— WHAT THE TASK ASKS —
The response must consist of the lines below from the one with "X13637513Y-3062502D03*" through the one with "X9420829Y-3258332D03*", exactly as they appear and with both ends kept.

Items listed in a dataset
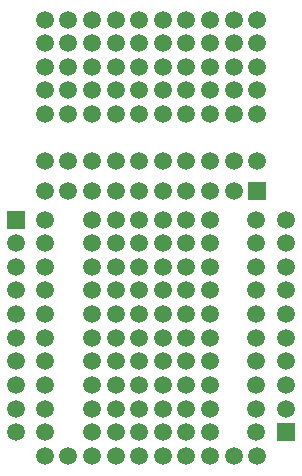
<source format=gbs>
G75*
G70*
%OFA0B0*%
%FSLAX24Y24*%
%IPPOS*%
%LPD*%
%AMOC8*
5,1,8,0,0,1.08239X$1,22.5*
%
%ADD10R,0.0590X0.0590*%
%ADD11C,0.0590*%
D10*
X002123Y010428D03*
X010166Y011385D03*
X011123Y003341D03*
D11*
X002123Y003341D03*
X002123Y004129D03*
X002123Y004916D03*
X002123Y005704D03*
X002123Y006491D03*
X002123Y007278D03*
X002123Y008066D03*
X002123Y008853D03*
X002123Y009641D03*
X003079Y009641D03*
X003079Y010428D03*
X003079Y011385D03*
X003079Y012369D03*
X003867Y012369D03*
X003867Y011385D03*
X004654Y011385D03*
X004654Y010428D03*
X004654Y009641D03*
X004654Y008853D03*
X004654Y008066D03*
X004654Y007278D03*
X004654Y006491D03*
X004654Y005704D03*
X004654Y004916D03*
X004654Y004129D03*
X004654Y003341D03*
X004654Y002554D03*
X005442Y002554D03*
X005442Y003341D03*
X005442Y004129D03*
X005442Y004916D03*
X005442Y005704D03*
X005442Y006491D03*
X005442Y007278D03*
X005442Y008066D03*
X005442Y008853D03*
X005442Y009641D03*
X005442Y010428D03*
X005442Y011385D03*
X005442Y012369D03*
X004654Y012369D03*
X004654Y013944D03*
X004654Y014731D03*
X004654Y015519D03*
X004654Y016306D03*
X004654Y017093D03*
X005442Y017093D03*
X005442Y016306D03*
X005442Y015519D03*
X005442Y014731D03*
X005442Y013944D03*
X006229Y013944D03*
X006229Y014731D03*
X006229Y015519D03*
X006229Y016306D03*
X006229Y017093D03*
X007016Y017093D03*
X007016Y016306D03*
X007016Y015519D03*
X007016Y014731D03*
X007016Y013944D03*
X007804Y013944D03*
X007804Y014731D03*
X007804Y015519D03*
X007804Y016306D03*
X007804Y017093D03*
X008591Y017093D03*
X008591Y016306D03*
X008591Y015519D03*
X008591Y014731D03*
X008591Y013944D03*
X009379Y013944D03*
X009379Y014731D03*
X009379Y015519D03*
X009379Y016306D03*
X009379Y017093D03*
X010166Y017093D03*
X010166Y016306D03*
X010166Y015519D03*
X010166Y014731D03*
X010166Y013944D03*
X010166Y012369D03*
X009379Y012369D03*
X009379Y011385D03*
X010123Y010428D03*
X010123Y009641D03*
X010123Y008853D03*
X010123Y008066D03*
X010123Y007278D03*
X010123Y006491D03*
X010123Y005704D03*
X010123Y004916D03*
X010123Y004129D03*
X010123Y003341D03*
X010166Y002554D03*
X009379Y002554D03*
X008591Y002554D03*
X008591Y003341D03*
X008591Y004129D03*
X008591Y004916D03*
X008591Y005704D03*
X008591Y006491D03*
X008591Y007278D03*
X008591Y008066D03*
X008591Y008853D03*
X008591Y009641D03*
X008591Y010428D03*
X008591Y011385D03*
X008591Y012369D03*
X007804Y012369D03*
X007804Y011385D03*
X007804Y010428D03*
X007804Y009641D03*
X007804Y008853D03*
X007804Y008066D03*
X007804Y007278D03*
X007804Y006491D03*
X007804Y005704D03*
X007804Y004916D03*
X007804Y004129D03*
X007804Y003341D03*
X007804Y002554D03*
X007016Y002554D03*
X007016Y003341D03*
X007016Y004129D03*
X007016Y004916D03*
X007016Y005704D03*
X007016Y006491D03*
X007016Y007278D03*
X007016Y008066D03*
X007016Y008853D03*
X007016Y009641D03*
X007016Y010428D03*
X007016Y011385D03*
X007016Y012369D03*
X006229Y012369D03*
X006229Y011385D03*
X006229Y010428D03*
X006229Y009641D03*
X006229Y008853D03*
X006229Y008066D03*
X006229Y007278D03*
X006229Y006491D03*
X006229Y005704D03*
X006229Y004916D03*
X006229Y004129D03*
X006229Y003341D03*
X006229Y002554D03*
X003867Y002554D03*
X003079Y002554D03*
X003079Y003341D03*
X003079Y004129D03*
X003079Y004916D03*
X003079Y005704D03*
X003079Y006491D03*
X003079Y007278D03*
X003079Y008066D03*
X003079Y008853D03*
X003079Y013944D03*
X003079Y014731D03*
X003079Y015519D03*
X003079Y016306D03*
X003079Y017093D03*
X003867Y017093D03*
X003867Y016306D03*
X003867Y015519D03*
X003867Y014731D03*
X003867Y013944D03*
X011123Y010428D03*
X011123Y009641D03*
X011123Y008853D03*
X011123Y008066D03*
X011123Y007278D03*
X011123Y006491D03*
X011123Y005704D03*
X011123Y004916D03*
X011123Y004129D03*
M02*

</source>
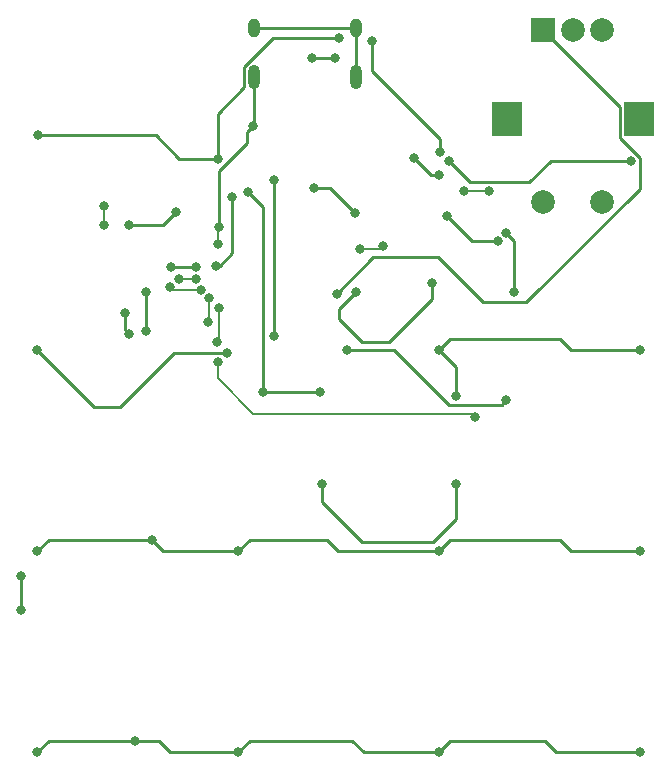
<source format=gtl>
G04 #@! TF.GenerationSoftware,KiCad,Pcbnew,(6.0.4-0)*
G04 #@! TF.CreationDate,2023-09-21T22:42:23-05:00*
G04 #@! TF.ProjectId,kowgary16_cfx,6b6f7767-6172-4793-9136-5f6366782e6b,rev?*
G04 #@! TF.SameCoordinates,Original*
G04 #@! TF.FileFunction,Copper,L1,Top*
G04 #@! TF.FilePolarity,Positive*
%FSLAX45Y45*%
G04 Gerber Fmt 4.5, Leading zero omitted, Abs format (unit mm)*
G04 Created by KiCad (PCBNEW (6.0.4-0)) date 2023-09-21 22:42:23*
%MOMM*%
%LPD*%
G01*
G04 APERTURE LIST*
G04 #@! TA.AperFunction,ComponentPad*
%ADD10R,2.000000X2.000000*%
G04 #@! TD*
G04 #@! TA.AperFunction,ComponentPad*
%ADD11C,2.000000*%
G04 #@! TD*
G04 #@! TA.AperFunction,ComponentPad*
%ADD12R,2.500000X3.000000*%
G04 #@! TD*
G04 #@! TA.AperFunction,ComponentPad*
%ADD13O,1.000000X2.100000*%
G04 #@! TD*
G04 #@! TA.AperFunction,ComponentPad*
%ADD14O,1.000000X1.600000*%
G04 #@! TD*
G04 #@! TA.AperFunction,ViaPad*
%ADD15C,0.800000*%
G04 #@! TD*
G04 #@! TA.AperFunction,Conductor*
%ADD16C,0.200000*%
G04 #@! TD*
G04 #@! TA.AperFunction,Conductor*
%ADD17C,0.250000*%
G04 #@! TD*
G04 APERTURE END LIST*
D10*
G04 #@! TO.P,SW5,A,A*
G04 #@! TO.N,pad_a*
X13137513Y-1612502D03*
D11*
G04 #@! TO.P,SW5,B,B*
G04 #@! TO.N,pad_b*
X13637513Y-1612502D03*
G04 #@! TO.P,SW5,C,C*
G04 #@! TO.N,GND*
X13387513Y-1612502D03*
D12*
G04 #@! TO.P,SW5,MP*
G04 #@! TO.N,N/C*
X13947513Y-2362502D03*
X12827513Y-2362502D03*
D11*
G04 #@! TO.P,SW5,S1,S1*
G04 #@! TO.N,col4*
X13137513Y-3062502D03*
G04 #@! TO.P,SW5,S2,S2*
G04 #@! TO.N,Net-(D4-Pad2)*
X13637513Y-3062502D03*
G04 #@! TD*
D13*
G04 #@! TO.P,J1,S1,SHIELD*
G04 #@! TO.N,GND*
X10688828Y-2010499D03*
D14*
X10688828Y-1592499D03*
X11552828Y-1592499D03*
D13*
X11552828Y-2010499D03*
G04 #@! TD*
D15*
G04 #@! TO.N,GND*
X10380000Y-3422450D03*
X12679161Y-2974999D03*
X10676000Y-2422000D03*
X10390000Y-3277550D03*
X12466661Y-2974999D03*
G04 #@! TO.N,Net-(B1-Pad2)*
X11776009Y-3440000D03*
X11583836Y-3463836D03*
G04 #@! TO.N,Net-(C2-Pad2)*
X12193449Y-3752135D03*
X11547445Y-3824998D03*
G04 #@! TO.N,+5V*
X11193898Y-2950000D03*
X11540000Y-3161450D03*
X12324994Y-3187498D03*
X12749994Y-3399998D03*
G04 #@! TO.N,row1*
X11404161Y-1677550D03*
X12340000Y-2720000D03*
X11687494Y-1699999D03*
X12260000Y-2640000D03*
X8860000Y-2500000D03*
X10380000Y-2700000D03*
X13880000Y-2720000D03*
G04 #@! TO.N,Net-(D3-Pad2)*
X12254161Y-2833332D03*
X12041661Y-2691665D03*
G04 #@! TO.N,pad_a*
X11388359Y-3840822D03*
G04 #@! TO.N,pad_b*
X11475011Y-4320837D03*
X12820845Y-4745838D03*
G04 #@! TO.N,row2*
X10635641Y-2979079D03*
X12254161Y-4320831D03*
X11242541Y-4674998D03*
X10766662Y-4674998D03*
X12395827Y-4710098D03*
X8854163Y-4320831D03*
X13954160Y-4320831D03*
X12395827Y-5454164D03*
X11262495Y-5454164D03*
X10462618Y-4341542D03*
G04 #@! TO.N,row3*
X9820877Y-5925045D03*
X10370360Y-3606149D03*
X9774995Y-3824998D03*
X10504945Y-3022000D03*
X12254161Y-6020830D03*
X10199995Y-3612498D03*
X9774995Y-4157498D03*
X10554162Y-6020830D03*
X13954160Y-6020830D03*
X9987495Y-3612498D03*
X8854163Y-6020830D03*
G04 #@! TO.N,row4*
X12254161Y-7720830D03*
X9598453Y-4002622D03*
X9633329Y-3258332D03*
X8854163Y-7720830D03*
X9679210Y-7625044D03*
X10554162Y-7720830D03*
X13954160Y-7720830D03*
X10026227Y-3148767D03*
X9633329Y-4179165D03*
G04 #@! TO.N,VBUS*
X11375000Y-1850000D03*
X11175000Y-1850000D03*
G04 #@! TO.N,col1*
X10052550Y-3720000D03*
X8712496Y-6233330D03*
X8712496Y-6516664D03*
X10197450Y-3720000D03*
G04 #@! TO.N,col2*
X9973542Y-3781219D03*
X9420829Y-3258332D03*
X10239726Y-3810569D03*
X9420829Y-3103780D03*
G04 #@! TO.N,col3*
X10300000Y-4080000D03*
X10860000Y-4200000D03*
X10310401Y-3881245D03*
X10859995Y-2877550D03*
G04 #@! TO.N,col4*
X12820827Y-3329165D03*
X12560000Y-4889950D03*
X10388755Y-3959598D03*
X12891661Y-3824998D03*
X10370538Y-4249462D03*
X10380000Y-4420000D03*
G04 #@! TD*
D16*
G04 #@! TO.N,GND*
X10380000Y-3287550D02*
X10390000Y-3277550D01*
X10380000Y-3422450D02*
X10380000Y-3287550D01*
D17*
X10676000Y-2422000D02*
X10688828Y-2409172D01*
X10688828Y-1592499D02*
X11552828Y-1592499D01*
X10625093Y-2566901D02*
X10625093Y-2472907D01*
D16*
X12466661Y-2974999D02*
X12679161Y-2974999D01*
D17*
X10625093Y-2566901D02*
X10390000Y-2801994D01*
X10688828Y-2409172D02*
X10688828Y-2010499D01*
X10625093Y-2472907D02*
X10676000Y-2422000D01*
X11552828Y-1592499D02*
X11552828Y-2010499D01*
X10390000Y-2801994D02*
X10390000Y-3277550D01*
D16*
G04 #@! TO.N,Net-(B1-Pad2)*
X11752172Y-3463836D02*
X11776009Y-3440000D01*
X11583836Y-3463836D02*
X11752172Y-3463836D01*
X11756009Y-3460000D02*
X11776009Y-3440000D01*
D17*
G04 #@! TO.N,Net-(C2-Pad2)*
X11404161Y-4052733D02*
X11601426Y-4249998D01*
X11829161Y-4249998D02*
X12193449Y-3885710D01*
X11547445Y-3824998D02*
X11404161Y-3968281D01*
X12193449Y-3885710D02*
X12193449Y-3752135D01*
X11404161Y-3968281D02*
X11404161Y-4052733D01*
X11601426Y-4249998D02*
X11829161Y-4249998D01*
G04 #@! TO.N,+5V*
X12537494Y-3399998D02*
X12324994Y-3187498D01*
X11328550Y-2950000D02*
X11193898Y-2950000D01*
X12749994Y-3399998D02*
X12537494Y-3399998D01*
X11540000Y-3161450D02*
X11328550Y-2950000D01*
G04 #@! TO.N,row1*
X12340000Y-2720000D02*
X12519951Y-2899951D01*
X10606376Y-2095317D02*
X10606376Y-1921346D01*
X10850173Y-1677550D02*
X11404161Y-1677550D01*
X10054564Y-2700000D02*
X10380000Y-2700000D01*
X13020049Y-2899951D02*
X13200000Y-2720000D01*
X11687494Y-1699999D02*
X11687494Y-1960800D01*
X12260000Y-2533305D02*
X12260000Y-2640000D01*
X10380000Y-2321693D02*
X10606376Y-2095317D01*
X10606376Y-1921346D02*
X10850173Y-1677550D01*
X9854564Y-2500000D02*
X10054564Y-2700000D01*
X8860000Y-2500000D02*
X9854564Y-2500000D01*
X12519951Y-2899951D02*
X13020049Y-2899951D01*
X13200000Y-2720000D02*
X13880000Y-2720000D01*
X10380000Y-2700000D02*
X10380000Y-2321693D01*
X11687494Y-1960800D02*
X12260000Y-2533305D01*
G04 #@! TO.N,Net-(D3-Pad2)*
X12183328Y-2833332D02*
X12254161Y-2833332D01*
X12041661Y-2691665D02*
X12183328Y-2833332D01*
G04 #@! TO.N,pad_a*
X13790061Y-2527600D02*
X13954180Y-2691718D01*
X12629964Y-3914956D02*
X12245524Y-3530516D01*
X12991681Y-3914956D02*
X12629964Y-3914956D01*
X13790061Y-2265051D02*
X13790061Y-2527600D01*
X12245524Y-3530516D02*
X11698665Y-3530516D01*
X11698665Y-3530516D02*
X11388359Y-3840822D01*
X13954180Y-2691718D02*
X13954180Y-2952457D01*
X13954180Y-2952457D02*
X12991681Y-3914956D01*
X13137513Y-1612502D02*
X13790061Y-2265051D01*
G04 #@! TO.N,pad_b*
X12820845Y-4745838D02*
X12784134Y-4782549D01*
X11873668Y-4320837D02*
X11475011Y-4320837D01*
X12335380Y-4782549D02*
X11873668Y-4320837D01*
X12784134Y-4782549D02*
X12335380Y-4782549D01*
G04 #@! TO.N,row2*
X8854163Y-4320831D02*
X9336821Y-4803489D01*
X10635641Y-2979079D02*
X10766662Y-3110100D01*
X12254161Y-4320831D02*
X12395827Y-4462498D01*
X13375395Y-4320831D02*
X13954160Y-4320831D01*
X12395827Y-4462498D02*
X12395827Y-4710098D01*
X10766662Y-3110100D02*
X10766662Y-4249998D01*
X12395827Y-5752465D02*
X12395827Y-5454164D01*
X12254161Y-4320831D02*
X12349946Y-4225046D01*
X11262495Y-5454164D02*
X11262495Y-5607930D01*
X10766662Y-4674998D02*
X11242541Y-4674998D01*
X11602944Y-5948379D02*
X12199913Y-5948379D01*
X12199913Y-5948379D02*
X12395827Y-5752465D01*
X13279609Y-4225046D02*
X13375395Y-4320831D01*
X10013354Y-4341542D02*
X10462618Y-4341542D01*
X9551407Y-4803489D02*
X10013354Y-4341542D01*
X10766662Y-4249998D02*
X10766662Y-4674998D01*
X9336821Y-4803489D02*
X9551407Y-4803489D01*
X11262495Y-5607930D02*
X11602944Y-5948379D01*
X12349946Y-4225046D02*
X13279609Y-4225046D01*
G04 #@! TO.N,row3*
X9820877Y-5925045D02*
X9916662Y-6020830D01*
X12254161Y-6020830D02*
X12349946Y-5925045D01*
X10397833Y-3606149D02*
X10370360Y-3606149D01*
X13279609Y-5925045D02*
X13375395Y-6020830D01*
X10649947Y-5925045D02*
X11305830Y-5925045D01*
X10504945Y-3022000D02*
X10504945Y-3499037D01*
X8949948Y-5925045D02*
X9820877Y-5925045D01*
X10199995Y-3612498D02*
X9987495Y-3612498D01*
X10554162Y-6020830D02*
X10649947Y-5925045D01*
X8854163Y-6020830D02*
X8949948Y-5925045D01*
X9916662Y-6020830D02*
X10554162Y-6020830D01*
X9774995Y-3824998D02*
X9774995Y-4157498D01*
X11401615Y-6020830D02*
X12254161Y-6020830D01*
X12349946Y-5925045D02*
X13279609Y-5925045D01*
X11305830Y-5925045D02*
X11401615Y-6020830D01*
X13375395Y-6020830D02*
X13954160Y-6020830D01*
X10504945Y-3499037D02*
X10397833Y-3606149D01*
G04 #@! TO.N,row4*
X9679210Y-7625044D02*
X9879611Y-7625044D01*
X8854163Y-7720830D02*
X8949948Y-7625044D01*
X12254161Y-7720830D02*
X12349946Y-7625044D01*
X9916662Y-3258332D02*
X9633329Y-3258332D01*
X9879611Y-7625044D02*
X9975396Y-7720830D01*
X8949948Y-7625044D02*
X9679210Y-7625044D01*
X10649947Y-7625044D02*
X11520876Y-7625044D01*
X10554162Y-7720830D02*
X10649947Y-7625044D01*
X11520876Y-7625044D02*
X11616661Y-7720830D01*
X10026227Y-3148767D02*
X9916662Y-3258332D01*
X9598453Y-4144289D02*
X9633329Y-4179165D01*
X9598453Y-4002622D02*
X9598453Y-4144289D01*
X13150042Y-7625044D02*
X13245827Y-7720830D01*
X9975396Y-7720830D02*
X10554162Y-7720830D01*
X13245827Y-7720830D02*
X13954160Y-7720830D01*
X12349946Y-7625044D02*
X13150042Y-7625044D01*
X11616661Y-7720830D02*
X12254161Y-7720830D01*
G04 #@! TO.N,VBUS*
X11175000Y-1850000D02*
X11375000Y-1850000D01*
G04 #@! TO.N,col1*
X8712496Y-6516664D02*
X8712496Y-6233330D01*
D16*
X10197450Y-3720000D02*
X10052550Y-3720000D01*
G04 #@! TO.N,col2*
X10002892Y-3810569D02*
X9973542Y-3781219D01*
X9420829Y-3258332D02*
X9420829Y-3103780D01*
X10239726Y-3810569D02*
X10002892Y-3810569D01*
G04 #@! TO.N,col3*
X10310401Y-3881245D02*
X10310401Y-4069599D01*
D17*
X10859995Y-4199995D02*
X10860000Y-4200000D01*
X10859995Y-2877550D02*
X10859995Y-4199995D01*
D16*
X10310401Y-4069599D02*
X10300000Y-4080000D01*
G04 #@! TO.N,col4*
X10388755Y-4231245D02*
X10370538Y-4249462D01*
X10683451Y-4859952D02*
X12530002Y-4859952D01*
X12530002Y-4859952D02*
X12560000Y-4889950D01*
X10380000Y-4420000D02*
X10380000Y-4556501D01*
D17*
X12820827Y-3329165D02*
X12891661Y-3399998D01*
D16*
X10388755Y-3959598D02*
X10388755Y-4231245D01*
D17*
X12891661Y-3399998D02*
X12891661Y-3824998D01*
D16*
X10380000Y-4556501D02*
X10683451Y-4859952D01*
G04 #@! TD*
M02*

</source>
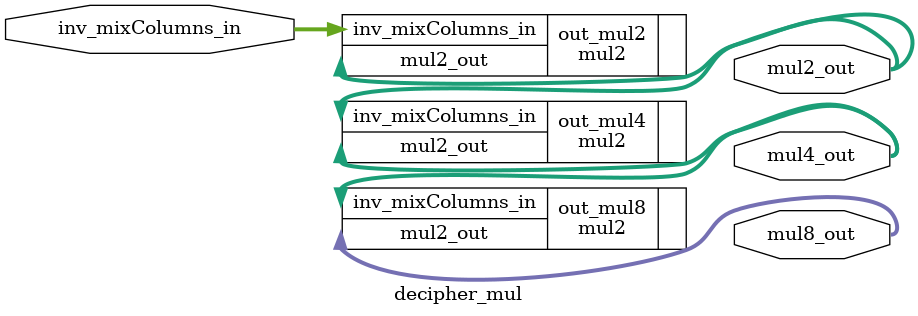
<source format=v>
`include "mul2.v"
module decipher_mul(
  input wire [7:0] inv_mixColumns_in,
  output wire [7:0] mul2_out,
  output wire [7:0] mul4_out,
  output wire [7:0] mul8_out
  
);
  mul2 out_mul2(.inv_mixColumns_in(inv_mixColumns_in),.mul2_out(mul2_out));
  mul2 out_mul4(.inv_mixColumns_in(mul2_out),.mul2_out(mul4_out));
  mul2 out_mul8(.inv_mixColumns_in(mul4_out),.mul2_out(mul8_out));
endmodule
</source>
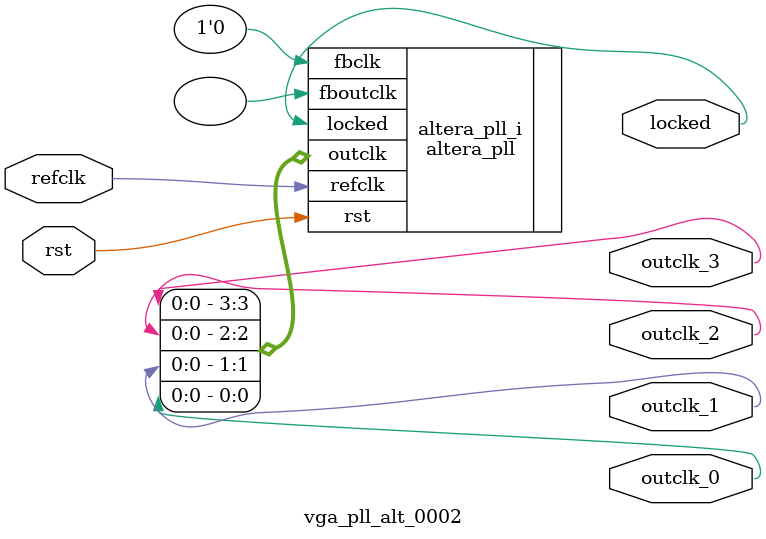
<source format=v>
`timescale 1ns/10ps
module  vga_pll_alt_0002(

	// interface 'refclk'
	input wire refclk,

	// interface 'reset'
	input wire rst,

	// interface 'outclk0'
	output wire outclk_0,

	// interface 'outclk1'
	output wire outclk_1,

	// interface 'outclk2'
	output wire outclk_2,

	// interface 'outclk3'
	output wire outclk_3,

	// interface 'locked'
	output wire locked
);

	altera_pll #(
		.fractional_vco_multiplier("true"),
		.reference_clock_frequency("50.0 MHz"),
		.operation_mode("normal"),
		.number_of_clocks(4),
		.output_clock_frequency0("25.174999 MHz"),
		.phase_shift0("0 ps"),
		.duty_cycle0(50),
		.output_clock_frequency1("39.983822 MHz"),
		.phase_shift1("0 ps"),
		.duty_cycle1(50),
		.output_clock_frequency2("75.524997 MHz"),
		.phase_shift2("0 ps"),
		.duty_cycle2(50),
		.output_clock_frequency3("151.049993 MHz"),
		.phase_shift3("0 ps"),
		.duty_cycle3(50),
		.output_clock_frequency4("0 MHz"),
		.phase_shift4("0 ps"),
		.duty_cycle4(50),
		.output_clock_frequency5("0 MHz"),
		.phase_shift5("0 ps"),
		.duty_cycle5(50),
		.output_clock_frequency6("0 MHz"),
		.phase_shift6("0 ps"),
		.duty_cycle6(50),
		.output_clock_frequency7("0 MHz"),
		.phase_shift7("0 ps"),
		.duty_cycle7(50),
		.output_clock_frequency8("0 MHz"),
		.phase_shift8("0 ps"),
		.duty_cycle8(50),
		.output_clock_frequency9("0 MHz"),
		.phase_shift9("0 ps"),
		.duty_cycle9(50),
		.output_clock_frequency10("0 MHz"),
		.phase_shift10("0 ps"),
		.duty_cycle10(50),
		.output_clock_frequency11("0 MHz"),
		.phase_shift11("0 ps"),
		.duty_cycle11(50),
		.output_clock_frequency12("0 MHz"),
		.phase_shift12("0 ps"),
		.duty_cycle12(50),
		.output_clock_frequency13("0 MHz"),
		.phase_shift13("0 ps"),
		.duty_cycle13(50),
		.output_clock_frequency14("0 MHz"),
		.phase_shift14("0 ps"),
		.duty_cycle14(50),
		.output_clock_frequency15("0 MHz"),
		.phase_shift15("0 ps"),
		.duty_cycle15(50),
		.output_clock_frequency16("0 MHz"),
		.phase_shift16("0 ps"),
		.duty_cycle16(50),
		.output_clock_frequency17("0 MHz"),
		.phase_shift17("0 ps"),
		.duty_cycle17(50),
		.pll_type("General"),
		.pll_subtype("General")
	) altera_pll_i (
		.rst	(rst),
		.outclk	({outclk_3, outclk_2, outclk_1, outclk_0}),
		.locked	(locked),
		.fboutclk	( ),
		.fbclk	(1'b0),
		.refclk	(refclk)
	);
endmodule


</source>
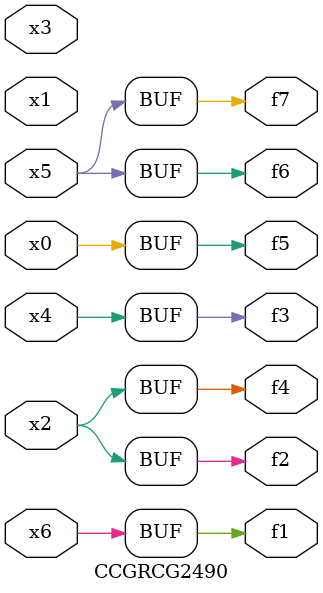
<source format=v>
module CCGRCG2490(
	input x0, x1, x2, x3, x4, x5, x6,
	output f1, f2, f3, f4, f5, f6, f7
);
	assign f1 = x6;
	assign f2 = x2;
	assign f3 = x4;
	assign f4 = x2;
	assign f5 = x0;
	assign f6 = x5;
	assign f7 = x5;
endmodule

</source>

— RESPONSE TO THIS EXERCISE —
X13637513Y-3062502D03*
G04 #@! TD*
D13*
G04 #@! TO.P,J1,S1,SHIELD*
G04 #@! TO.N,GND*
X10688828Y-2010499D03*
D14*
X10688828Y-1592499D03*
X11552828Y-1592499D03*
D13*
X11552828Y-2010499D03*
G04 #@! TD*
D15*
G04 #@! TO.N,GND*
X10380000Y-3422450D03*
X12679161Y-2974999D03*
X10676000Y-2422000D03*
X10390000Y-3277550D03*
X12466661Y-2974999D03*
G04 #@! TO.N,Net-(B1-Pad2)*
X11776009Y-3440000D03*
X11583836Y-3463836D03*
G04 #@! TO.N,Net-(C2-Pad2)*
X12193449Y-3752135D03*
X11547445Y-3824998D03*
G04 #@! TO.N,+5V*
X11193898Y-2950000D03*
X11540000Y-3161450D03*
X12324994Y-3187498D03*
X12749994Y-3399998D03*
G04 #@! TO.N,row1*
X11404161Y-1677550D03*
X12340000Y-2720000D03*
X11687494Y-1699999D03*
X12260000Y-2640000D03*
X8860000Y-2500000D03*
X10380000Y-2700000D03*
X13880000Y-2720000D03*
G04 #@! TO.N,Net-(D3-Pad2)*
X12254161Y-2833332D03*
X12041661Y-2691665D03*
G04 #@! TO.N,pad_a*
X11388359Y-3840822D03*
G04 #@! TO.N,pad_b*
X11475011Y-4320837D03*
X12820845Y-4745838D03*
G04 #@! TO.N,row2*
X10635641Y-2979079D03*
X12254161Y-4320831D03*
X11242541Y-4674998D03*
X10766662Y-4674998D03*
X12395827Y-4710098D03*
X8854163Y-4320831D03*
X13954160Y-4320831D03*
X12395827Y-5454164D03*
X11262495Y-5454164D03*
X10462618Y-4341542D03*
G04 #@! TO.N,row3*
X9820877Y-5925045D03*
X10370360Y-3606149D03*
X9774995Y-3824998D03*
X10504945Y-3022000D03*
X12254161Y-6020830D03*
X10199995Y-3612498D03*
X9774995Y-4157498D03*
X10554162Y-6020830D03*
X13954160Y-6020830D03*
X9987495Y-3612498D03*
X8854163Y-6020830D03*
G04 #@! TO.N,row4*
X12254161Y-7720830D03*
X9598453Y-4002622D03*
X9633329Y-3258332D03*
X8854163Y-7720830D03*
X9679210Y-7625044D03*
X10554162Y-7720830D03*
X13954160Y-7720830D03*
X10026227Y-3148767D03*
X9633329Y-4179165D03*
G04 #@! TO.N,VBUS*
X11375000Y-1850000D03*
X11175000Y-1850000D03*
G04 #@! TO.N,col1*
X10052550Y-3720000D03*
X8712496Y-6233330D03*
X8712496Y-6516664D03*
X10197450Y-3720000D03*
G04 #@! TO.N,col2*
X9973542Y-3781219D03*
X9420829Y-3258332D03*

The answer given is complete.